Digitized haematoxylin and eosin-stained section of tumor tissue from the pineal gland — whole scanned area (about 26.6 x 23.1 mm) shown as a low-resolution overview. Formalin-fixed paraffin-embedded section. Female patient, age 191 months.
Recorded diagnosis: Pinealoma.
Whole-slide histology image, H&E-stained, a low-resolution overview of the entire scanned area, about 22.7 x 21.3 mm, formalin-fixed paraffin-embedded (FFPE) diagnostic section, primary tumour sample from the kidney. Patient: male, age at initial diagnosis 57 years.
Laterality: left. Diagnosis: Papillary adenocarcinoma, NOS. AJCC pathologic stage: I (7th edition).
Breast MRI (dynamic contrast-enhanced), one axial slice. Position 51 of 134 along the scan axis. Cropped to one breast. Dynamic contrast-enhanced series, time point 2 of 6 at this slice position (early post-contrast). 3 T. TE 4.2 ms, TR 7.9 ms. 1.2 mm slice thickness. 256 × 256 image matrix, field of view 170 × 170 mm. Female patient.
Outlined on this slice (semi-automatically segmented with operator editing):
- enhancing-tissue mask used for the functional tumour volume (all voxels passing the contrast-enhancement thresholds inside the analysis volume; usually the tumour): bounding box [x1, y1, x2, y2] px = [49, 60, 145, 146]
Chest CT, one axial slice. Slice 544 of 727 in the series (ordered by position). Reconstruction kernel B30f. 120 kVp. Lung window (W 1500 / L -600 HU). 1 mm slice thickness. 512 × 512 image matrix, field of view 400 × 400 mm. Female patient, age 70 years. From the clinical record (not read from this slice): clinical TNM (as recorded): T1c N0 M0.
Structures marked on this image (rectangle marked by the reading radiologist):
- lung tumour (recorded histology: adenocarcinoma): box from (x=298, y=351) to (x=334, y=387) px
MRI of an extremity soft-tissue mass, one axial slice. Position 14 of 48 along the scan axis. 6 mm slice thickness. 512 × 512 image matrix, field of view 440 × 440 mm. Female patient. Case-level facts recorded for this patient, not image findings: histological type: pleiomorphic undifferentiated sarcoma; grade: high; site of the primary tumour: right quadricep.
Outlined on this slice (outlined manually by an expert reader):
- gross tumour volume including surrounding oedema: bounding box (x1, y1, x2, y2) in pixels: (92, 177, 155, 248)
•••
» Your objective:
Look over the data and work out how many lines include the word "embedded"; reply with the number only.

» Expected answer:
2